Another option is an even more simple de-normalized form; a string with a delimited set of author names. In RDF, you’d basically join the creator strings into a single property.
This preserves order, but this doesn’t get you very far. From the data model perspective, the meaning of the data within that string is totally opaque. You can’t, for example, search based on author name within some programming gymnastics.
The more normalized form would represent the contributions explicitly. So, imagine a contributions table with foreign key references to both an “agents” or “contributors” table and to the “references” (or whatever) table, plus a foreign key reference to a “roles” table, and an integer column that track the “position” within the list. While more complex, this gives some additional advantages, such as being able to distinguish the first three on the list as primary authors, and the rest as secondary. In RDF, a fragment would be:
a bibo:AcademicArticle ;
bibo:contributor [ foaf:name "Kleinman, Mark E." ] ;
bibo:role bibo_roles:author ;
This has been the agonizing part of designing the new bibliographic ontology. We’ve adopted the second approach by adding an explicit Contribution class. The approach gives a whole lot of flexibility, and maps well to a relational database.
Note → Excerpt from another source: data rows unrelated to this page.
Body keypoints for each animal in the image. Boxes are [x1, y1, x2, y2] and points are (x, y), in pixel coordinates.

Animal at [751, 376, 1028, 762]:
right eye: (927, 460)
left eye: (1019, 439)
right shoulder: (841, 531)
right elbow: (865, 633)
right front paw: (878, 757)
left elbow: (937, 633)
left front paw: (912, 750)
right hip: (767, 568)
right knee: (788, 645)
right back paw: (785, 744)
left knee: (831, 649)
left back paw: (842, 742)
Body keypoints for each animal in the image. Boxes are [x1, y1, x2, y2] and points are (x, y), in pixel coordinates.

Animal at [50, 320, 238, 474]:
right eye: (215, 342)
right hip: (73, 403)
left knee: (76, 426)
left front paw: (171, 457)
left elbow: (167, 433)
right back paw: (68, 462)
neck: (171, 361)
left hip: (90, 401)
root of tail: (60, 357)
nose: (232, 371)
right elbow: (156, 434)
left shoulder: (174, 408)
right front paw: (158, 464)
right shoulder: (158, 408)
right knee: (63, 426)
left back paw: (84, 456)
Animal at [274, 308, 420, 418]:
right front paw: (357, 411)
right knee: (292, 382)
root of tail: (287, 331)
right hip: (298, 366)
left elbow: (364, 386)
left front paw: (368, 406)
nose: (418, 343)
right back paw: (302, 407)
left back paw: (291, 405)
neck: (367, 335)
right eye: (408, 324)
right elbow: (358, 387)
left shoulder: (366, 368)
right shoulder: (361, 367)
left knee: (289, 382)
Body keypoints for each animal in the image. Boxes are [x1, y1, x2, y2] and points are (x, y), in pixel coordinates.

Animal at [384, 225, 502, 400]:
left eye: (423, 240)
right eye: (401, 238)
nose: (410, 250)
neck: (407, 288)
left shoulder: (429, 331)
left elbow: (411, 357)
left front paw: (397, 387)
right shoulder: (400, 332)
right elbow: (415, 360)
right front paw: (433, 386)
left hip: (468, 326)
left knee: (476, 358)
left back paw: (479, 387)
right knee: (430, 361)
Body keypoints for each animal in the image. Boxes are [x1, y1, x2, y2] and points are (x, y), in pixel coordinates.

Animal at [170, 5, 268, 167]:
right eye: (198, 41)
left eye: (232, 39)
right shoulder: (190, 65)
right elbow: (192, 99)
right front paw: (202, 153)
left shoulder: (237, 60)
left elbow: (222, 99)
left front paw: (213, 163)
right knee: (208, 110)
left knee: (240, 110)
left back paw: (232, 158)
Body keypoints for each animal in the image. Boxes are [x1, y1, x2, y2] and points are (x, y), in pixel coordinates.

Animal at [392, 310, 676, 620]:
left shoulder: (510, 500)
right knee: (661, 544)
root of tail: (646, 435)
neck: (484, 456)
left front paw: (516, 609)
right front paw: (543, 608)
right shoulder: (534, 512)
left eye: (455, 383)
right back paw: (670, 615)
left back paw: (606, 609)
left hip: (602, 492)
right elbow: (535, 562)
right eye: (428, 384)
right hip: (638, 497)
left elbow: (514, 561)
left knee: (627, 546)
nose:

But for legacy data and such, I’d expect some developers might want to use the de-normalized approach above. Thankfully, one can always do both. Triples are pretty cheap, after all, and using one form does not negate the other.
I do wonder, though, if perhaps we need to distinguish among different kinds of contribution, so as to make it easier to scope positions within different lists (primary-contributions vs. secondary-contributions, etc.).